From the author of "Blue Like Jazz" comes a road-trip memoir about three months spent crossing the country in a Volkswagen camping van, wondering out-loud if there is more to life than nine-to-five jobs, than the ruts the entire world seems to be stuck in. Follow Don and Paul as they dive headlong into the deepest of human questions and find answers outside words―answers that have to be experienced to be believed.
Day 1: "Trips like ours are greener grass left unknown for fear of believing trite sayings; sayings that are sometimes true. But our friends back home live an existence under the weight and awareness of times; a place we are slowly escaping; a world growing fainter by the hour and the mile."
Day 13: "It feels again that we are leaving who we were, moving on into the people we will become, hopefully, people with some kind of answers, some kind of thing to believe tht makes sense of beauty, of romance. Something that would explain the red glow against Paul's face, the red glow that seems to be coming off the console . . . 'Did you notice the engine light is lit, bud?' I ask . . ."

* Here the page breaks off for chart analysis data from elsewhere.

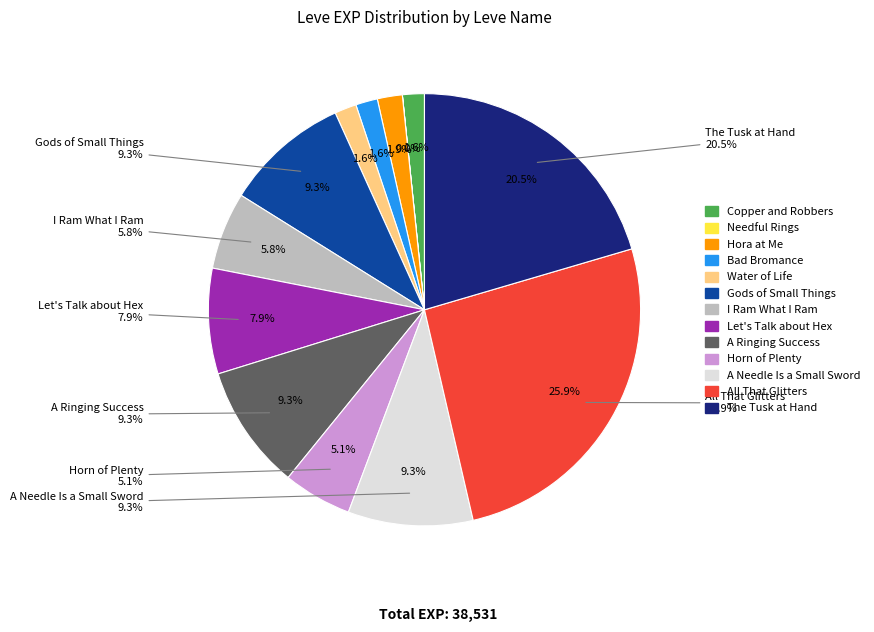

Rank the categories by value from highest to lowest.

All That Glitters, The Tusk at Hand, Gods of Small Things, A Ringing Success, A Needle Is a Small Sword, Let's Talk about Hex, I Ram What I Ram, Horn of Plenty, Hora at Me, Copper and Robbers, Bad Bromance, Water of Life, Needful Rings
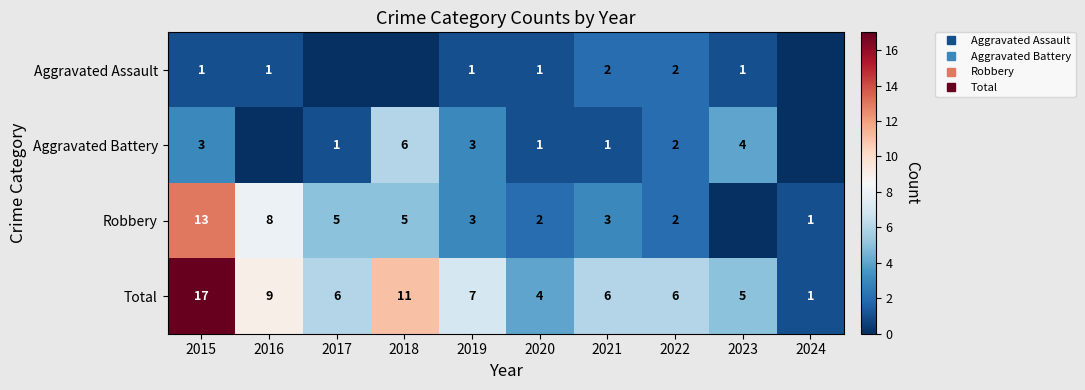

Where is Aggravated Assault nearest to the value 1?

2015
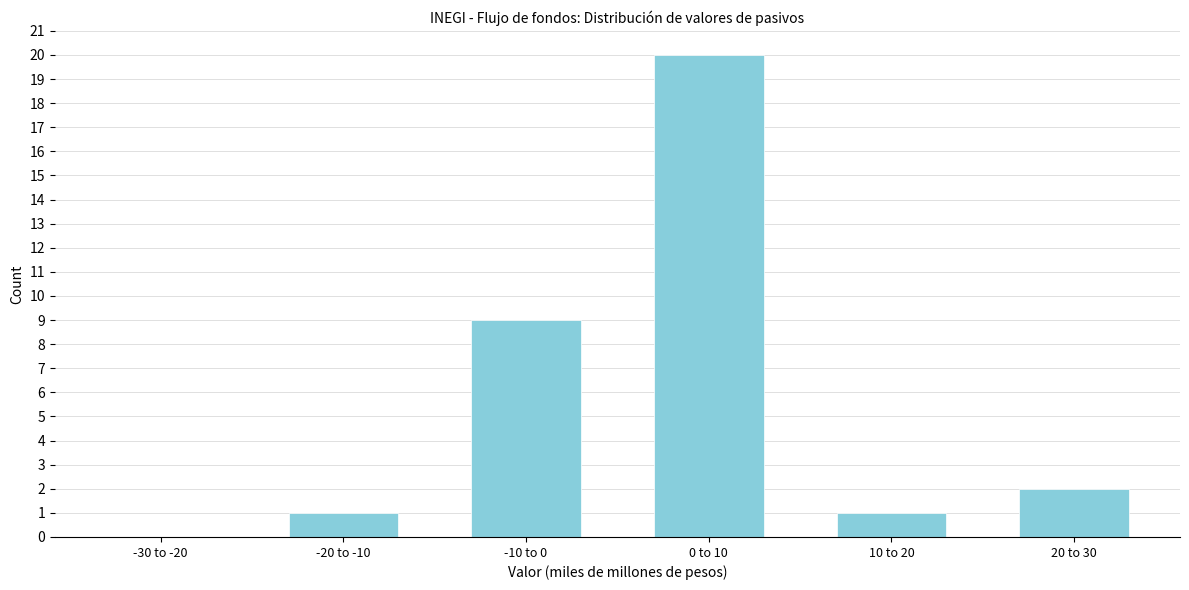

Reading left to right, list all the values displayed in this chart.

-30 to -20=0	-20 to -10=1	-10 to 0=9	0 to 10=20	10 to 20=1	20 to 30=2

Day 83: "I sit in the van, waiting for her to come out when I notice a window in one of the classrooms open, and a backpack comes falling out, spilling a few books onto the lawn. After the backpack comes Elida, falling atop the pack and laying low, peeking back into the window to see if the teacher noticed. She gathers her books, reaches into the classroom and closes the window, then runs toward the van as though this were a prison break."
As you read "Through Painted Deserts, "you'll soon realize this is not just one man's account of finding light, God, and beauty on the open road. Rather, this book maps the journey you're already traveling . . . or soon will be.